I'm honestly not too sure the mechanism behind which experts gets chosen. I'm sure it's encoded in the weights somehow, but I haven't gone too deep into MoE models.

MacsHeadroom
·
1 year ago
·
[ - ]

I see a whitespace expert, a punctuation expert, and a first word expert. It's interesting to see how the experts specialize.

dartos
·
1 year ago
·
[ - ]

Right?

Then you get some strange ones where parts of whole words are generated by different experts.

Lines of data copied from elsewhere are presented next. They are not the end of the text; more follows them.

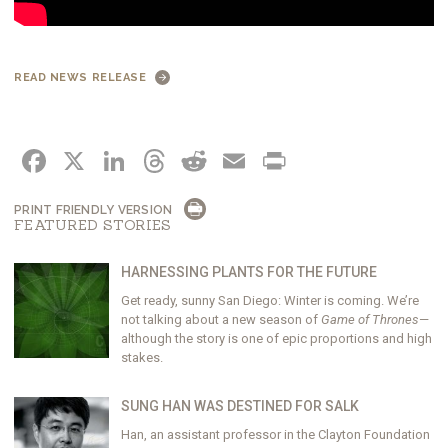
READ NEWS RELEASE
FACEBOOK
X
LINKEDIN
THREADS
REDDIT
EMAIL
PRINT
PRINT FRIENDLY VERSION
FEATURED STORIES
HARNESSING PLANTS FOR THE FUTURE
Get ready, sunny San Diego: Winter is coming. We’re
not talking about a new season of
Game of Thrones
—
although the story is one of epic proportions and high
stakes.
SUNG HAN WAS DESTINED FOR SALK
Han, an assistant professor in the Clayton Foundation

Makes me think that there’s room for improvement in the expert selection machinery, but I don’t know enough about it to speculate.

zo1
·
1 year ago
·
[ - ]

Honestly, looks like someone throwing spaghetti on a wall a billion times and seeing what sticks, then training the throwing arm to somehow minimize something. I get that LLM magic is kinda magic and is doing some cool stuff, but this looks like it's just chaos and statistical untangling that happens to minimize some random fitness function X-levels down the line.

niutech
·
1 year ago
·
[ - ]

I’m curious how it compares with recently announced Molmo: https://molmo.org/

espadrine
·
1 year ago
·
[ - ]

The Pixtral report[0] compares positively to Molmo.

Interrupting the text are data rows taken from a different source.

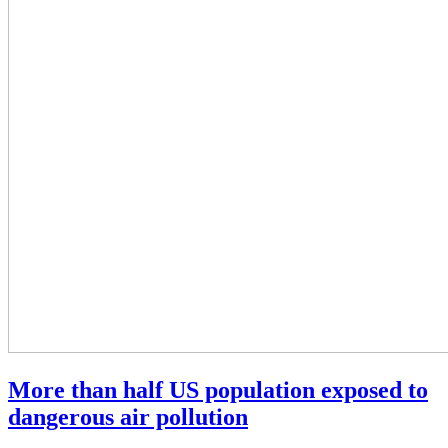
More than half US population exposed to
dangerous air pollution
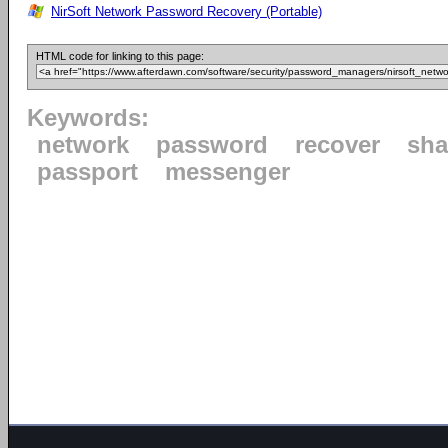
NirSoft Network Password Recovery (Portable)
HTML code for linking to this page:
Keywords:
network
password
recover
sha
passport
messenger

(Also, beware, molmo.org is an AI-generated website to absorb through SEO Allen AI’s efforts; the real website is molmo.allenai.org. Note for instance that all tweets listed here are from fake accounts since suspended: https://molmo.org/#how-to-use)

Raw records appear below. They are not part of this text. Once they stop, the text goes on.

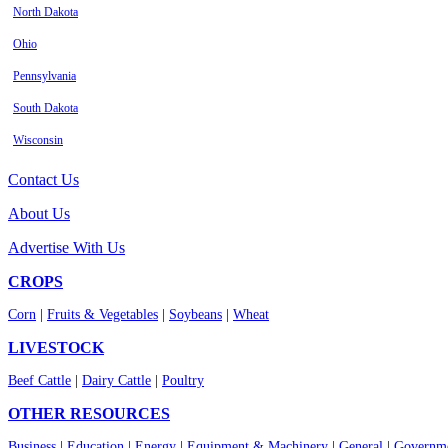
North Dakota
Ohio
Pennsylvania
South Dakota
Wisconsin
Contact Us
About Us
Advertise With Us
CROPS
Corn
|
Fruits & Vegetables
|
Soybeans
|
Wheat
LIVESTOCK
Beef Cattle
|
Dairy Cattle
|
Poultry
OTHER RESOURCES
Business
|
Education
|
Energy
|
Equipment & Machinery
|
General
|
Governme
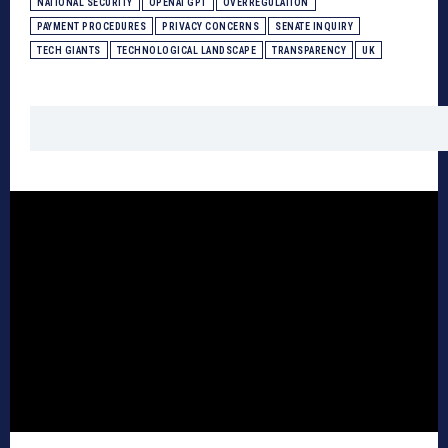
NATIONAL SECURITY
OPENAI GPT
OVERREGULATION
PAYMENT PROCEDURES
PRIVACY CONCERNS
SENATE INQUIRY
TECH GIANTS
TECHNOLOGICAL LANDSCAPE
TRANSPARENCY
UK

[0]: https://arxiv.org/pdf/2410.07073

bsenftner
·
1 year ago
·
[ - ]

Know of where Molmo is being discussed? Looks interesting.

·
1 year ago
·
[ - ]

petemir
·
1 year ago
·
[ - ]

Model should be available for testing here [0], although I tried to upload a video and got an error in Chinese, and whenever I write something it says that the API key is invalid or missing.

[0] https://rhymes.ai/

vessenes
·
1 year ago
·
[ - ]

This looks worth a try. Great test results, very good example output. No way to know if it’s cherry picked / overtuned without giving it a spin, but it will go on my list. Should fit on an M2 Max at full precision.

SubiculumCode
·
1 year ago
·
[ - ]

How do you figure out the required memory? The MoE aspect complicates it.

vessenes
·
1 year ago
·
[ - ]

It does; in this case, though, a 25b f16 model will fit. The paper mentions an A100 80G is sufficient but a 40 is not; M2 Max has up to 192G. That said, MoEs are popular in lower memory devices because you can swap out the experts layers -- their expert layers are like 3-4b parameters, so if you are willing to have a sort of pause on generation where you load up the desired expert, you could do it in a lot less RAM. They pitch the main benefit here as faster generation, it's a lot less matmul to do per token generated.

ProofHouse
·
1 year ago
·
[ - ]

Each model added, no?

Onavo
·
1 year ago
·
[ - ]

What's the size of your M2 Max memory?

treefry
·
1 year ago
·
[ - ]

Looks like 64GB or more

SomewhatLikely
·
1 year ago
·
[ - ]

"Here, we provide a quantifiable definition: A multimodal native model refers to a single model with strong understanding capabilities across multiple input modalities (e.g. text, code, image, video), that matches or exceeds the modality specialized models of similar capacities."